Speaking further, Kyari argued that the plan by the United States to release oil from its special reserves has to be very significant to make any long-term impact on global oil prices, explaining that although Nigeria has faltered in meeting its OPEC allocation, by the end of the year, the country may be able to hit 1.8 million bpd, excluding condensates.
“It’s very obvious that by the close of the year, we will get back to the 1.7 barrels to 1.8 barrels per day of crude oil. When I mention this figure, I am only talking about crude oil because we also produce condensates and when you combine, we can easily hit 2.0 million barrels by the end of the year,” he stressed.
He reiterated that Nigeria was hugely impacted by its inability to restart the oil facilities after the COVID-19-induced shutdowns, emphasising that with the fresh clarity around the fiscal environment with the introduction of the Petroleum Industry Act (PIA), more investments were being expected in the country’s oil and gas industry.
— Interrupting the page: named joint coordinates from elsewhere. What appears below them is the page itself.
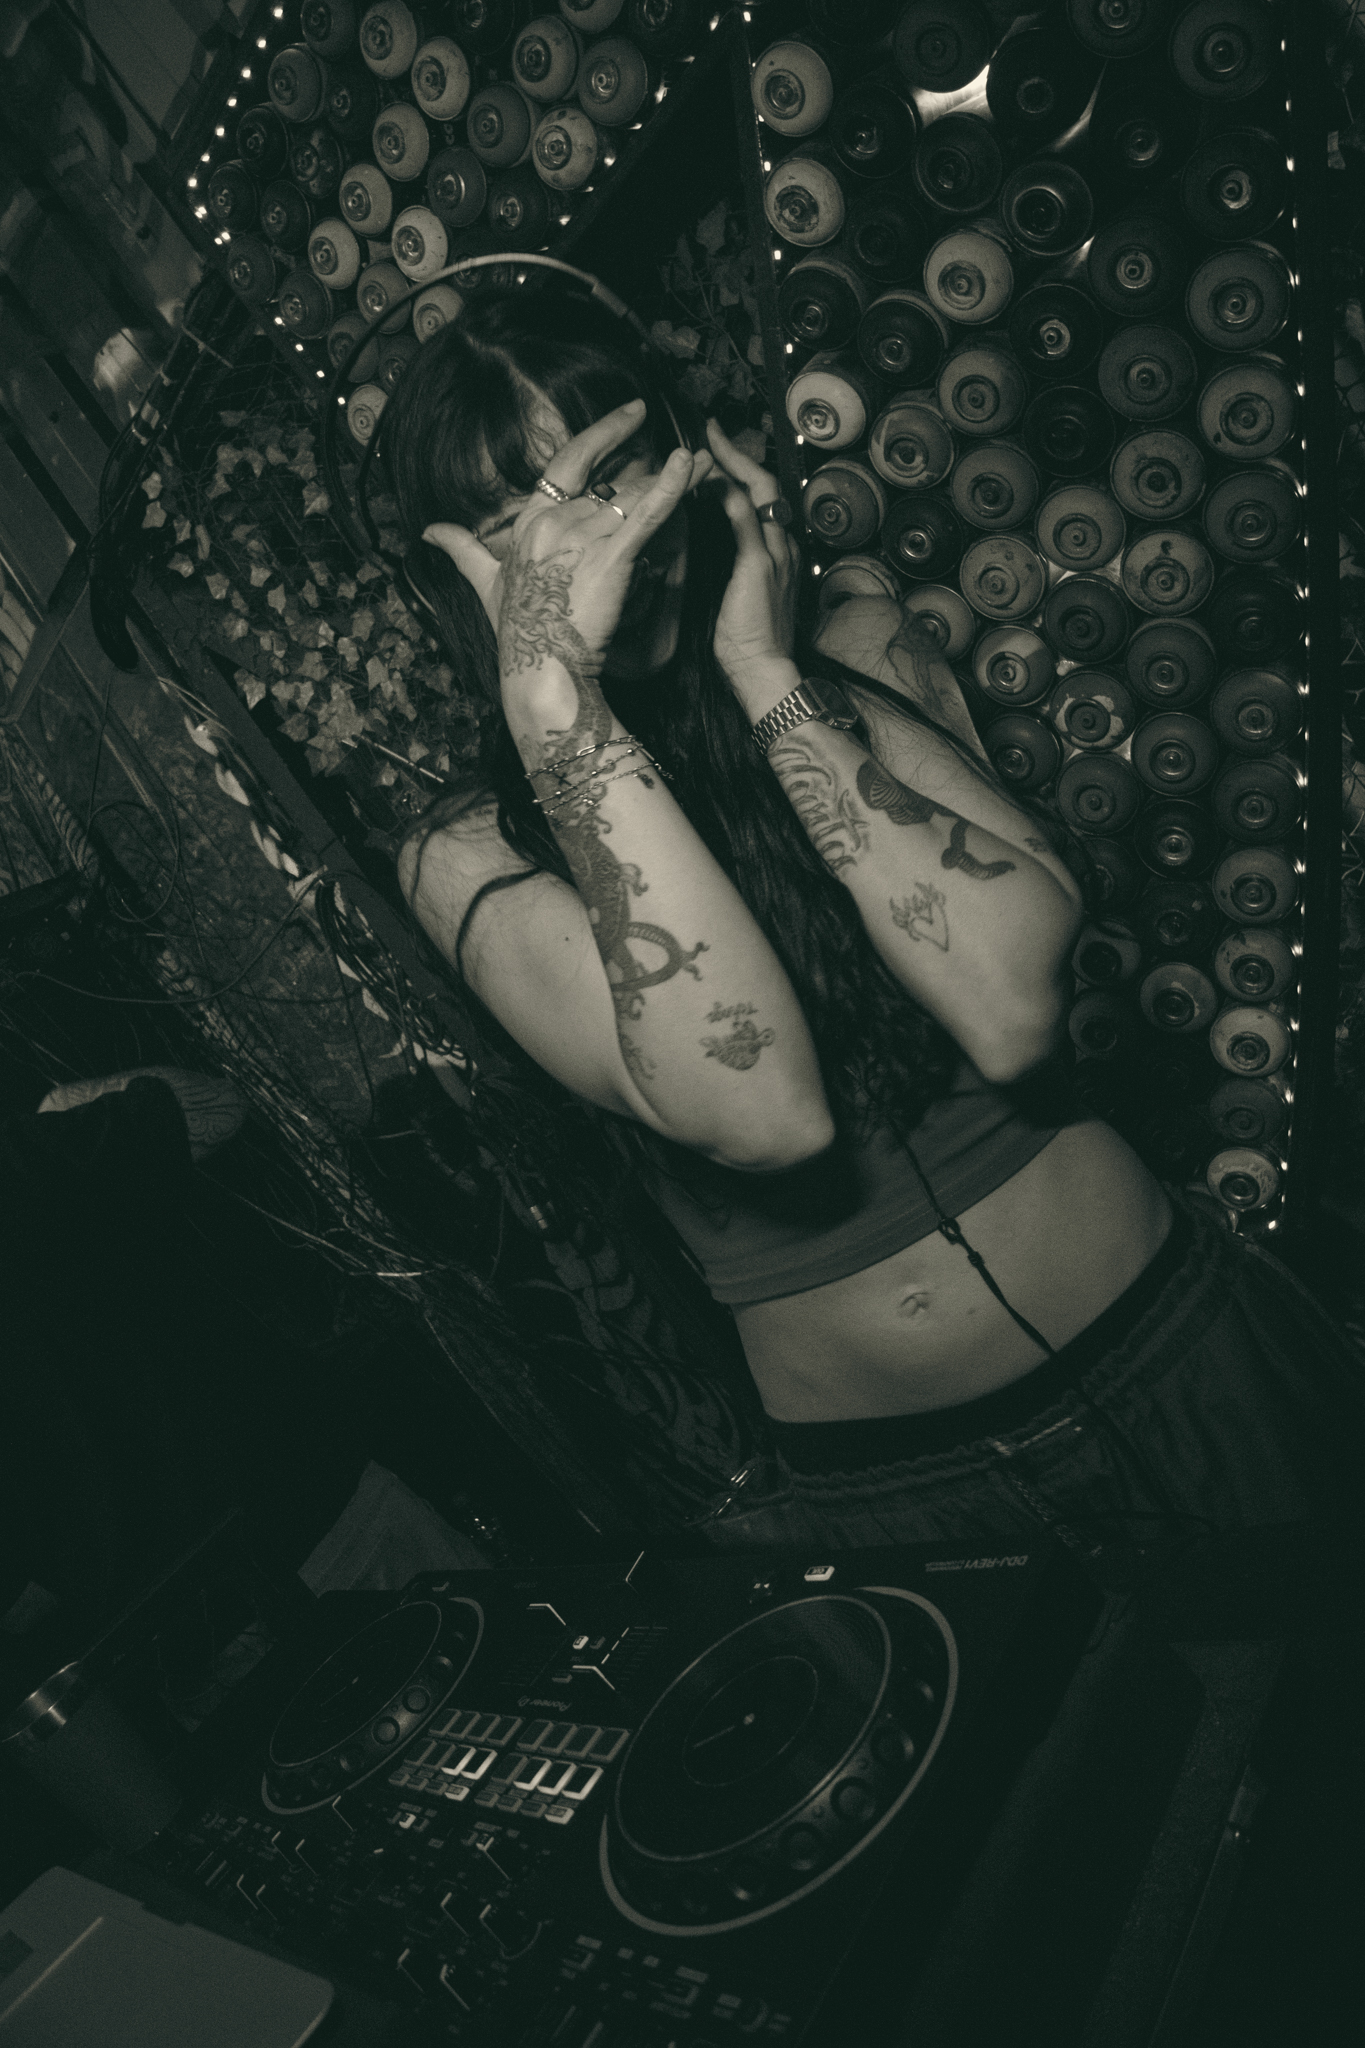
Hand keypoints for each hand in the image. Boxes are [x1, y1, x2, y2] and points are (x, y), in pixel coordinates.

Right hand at [421, 399, 711, 691]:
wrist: (541, 671)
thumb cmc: (518, 635)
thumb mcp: (484, 585)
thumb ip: (462, 551)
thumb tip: (430, 531)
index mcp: (529, 522)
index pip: (567, 463)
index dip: (602, 435)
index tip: (630, 415)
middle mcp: (554, 521)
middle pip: (611, 482)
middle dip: (646, 461)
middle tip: (685, 443)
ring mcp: (582, 538)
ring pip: (634, 498)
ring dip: (674, 482)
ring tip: (707, 465)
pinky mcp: (611, 559)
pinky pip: (646, 516)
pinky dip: (672, 489)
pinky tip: (693, 466)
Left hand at [705, 419, 799, 695]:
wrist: (765, 673)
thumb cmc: (748, 645)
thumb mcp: (741, 598)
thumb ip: (734, 569)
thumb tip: (707, 549)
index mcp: (779, 554)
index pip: (764, 500)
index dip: (741, 473)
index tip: (717, 454)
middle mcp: (783, 546)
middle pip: (766, 484)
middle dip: (737, 453)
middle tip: (711, 429)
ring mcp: (775, 552)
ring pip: (759, 490)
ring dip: (731, 462)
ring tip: (707, 441)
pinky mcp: (759, 564)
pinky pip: (743, 516)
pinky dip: (725, 491)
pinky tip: (706, 477)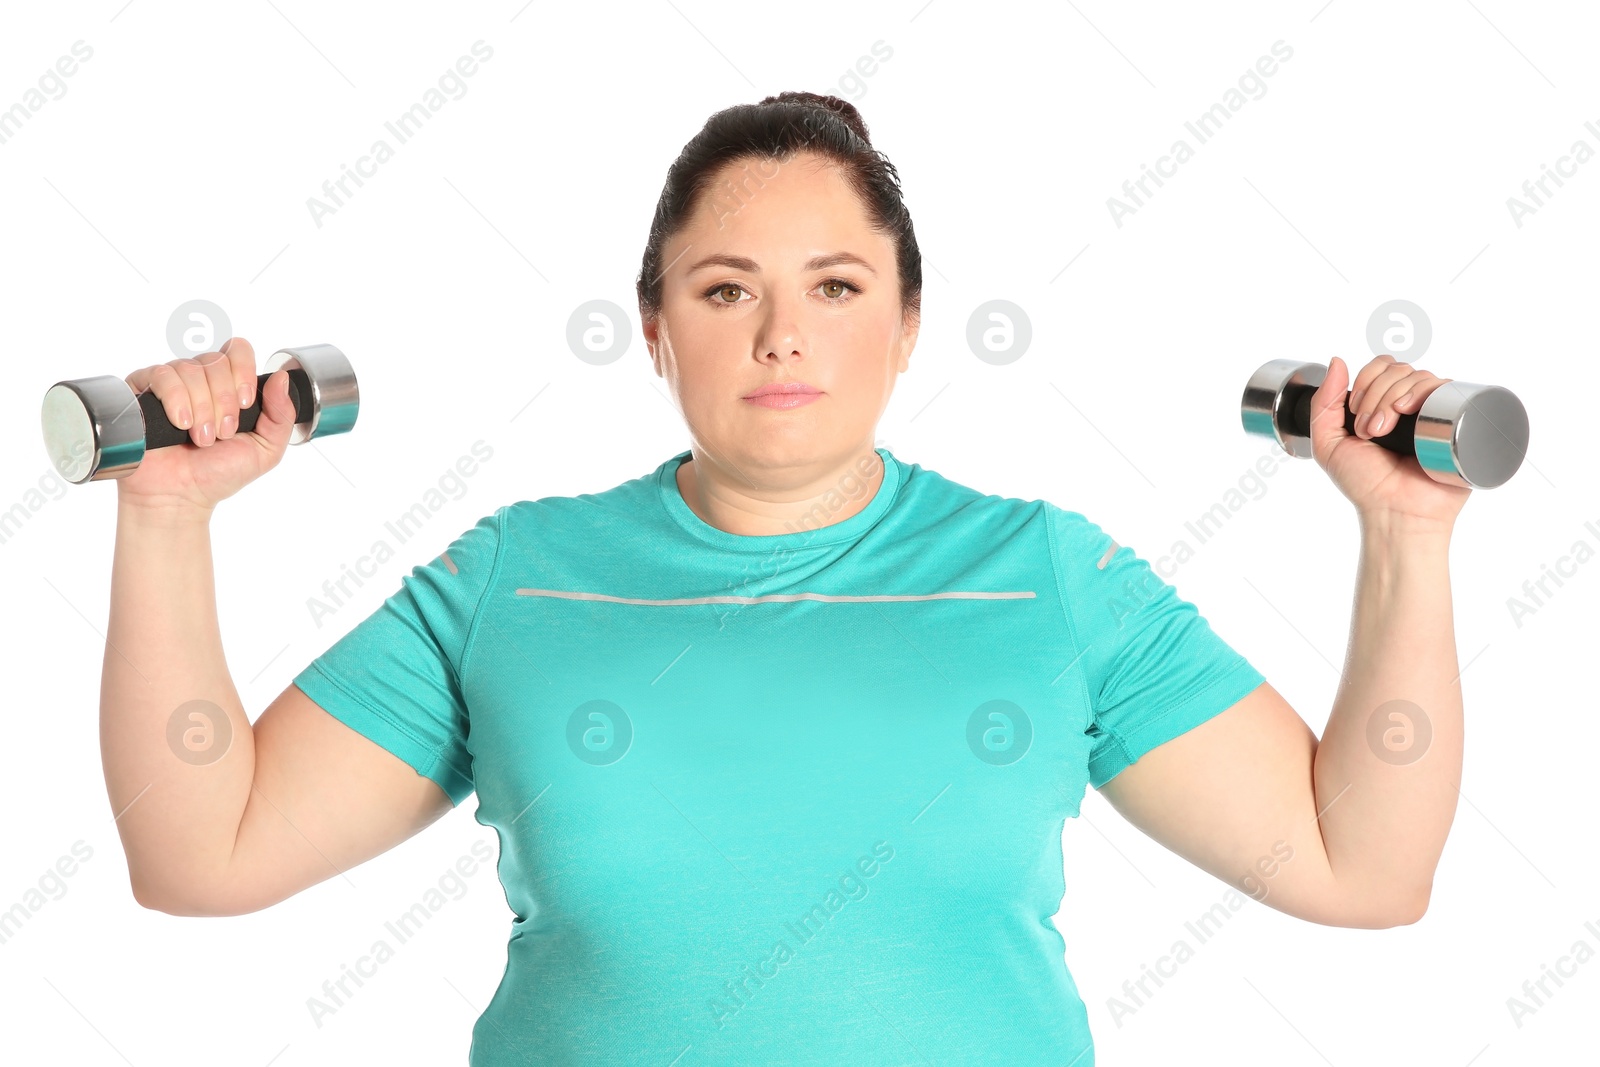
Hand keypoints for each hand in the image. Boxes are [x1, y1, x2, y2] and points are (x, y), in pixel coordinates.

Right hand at [115, 337, 298, 513]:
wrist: (180, 496)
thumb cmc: (218, 474)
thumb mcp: (265, 449)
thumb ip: (282, 415)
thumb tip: (282, 376)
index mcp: (227, 385)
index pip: (237, 350)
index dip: (243, 372)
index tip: (245, 404)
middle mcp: (198, 379)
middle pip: (215, 361)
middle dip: (223, 402)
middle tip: (221, 433)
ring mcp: (170, 384)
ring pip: (190, 369)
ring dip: (202, 407)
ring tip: (201, 437)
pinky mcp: (141, 391)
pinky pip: (161, 375)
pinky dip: (177, 399)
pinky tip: (181, 424)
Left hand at [1307, 354, 1470, 532]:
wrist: (1396, 511)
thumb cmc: (1365, 485)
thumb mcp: (1328, 444)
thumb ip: (1323, 404)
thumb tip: (1337, 362)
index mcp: (1384, 406)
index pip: (1380, 368)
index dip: (1365, 382)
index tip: (1355, 415)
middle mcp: (1411, 406)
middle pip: (1398, 369)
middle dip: (1374, 395)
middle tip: (1369, 430)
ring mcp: (1434, 413)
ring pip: (1418, 375)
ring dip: (1392, 397)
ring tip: (1385, 431)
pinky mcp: (1456, 420)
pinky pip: (1444, 388)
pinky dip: (1422, 391)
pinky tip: (1407, 412)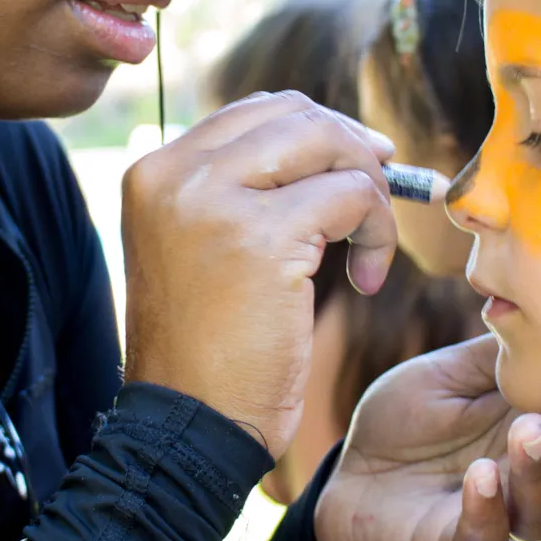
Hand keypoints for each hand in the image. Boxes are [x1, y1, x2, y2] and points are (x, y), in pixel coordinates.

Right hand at [122, 91, 395, 456]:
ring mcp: (213, 201)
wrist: (187, 428)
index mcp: (155, 172)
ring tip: (369, 249)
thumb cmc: (207, 351)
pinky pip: (352, 197)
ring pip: (328, 143)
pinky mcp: (261, 238)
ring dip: (371, 191)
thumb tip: (329, 140)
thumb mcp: (200, 249)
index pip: (255, 113)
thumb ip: (240, 192)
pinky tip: (368, 281)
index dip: (320, 129)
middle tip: (385, 194)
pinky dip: (378, 234)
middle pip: (295, 114)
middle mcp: (175, 174)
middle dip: (354, 148)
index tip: (362, 161)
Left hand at [314, 334, 540, 540]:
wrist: (343, 481)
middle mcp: (529, 480)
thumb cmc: (403, 426)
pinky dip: (486, 508)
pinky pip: (483, 537)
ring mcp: (497, 518)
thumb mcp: (448, 377)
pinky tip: (479, 477)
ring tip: (526, 430)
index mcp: (535, 432)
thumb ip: (498, 357)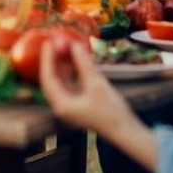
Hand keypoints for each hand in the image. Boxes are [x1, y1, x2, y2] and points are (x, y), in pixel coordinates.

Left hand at [40, 41, 157, 171]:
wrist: (126, 131)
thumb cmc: (111, 112)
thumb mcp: (97, 84)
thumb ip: (84, 64)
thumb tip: (74, 44)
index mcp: (62, 105)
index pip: (48, 78)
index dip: (47, 58)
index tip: (48, 43)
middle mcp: (62, 105)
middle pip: (53, 77)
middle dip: (54, 59)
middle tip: (56, 41)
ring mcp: (70, 104)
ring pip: (62, 79)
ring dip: (64, 63)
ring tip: (67, 46)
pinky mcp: (78, 102)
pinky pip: (70, 82)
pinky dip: (72, 70)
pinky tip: (76, 57)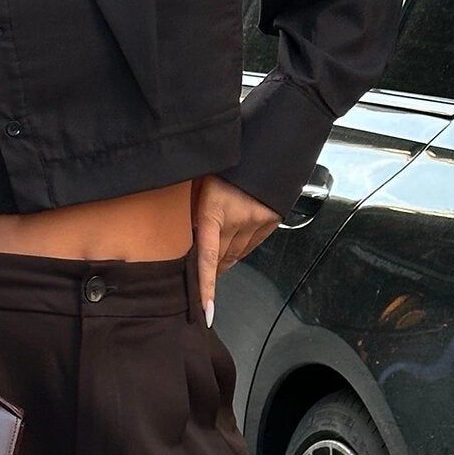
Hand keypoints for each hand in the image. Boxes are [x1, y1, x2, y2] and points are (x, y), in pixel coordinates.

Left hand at [193, 175, 279, 327]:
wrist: (266, 142)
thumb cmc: (224, 160)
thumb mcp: (198, 181)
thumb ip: (191, 208)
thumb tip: (181, 232)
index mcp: (214, 211)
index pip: (208, 258)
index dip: (207, 288)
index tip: (206, 312)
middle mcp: (238, 219)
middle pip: (222, 260)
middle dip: (210, 270)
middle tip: (198, 276)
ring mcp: (258, 221)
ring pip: (238, 254)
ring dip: (225, 260)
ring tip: (214, 258)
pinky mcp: (271, 219)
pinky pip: (253, 244)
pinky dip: (240, 248)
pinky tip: (233, 242)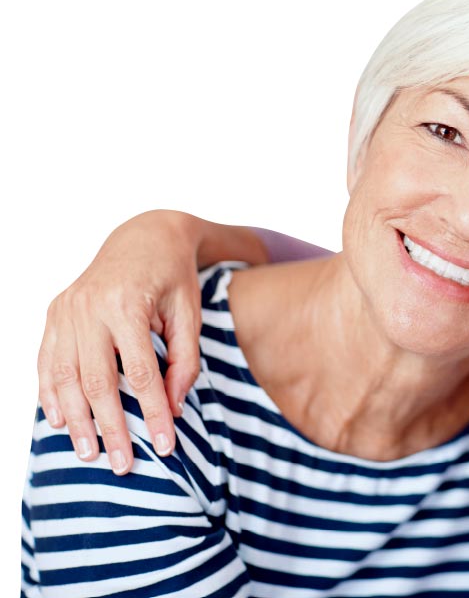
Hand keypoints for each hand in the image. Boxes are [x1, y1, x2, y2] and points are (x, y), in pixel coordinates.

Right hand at [37, 210, 205, 472]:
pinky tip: (59, 421)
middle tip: (123, 465)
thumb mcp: (190, 314)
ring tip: (88, 454)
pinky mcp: (55, 312)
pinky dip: (50, 393)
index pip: (142, 375)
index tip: (164, 447)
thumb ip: (184, 361)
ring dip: (75, 420)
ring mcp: (66, 310)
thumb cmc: (174, 277)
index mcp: (128, 305)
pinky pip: (46, 360)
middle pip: (97, 382)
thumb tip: (173, 408)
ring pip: (64, 376)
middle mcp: (90, 308)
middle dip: (109, 428)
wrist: (144, 236)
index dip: (152, 414)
“The fact is very clear, during the covid-19 pandemic, we shut down some of these wells and they usually don’t come back as early as we want them.
“Right now, we do have some challenges around the facilities and these are being taken care of. There’s enormous work going on that will get us back before the end of the year.
“There was some level of lack of clarity in our own fiscal environment and this is being sorted out by the passage of the Petroleum Industry Act (PIA). And the meaning of this is that we are seeing very good traction with our key partners in the deep offshore asset development,” he
He said the proposed release of the United States of oil from its special reserve could have some marginal impact on global oil prices, since supply is not matching demand, but added that the release has to be really significant to make any difference.
“Of course, it’s going to dampen prices for a little while, but because demand is growing and several economies are recovering, it may not be enough or sufficient to create that change that we expect. That means that we still see a situation of $80 in time to come.” Kyari said.
According to him, if a situation arises when the United States bans export of its crude, prices would likely remain in the $80s, but less than $100, adding that $100 was still within sight.
“That is too ambitious. $200 is too ambitious. $100 looks like it, I don’t see a situation of $100 plus in the short term,” he stated.
Kyari stated that a number of issues, including financing, inability to quickly fill the oil supply deficit were responsible for OPEC’s defiance of calls to raise output, saying that it may not be realisable in the short term to pump more oil and fix the existing spare capacity.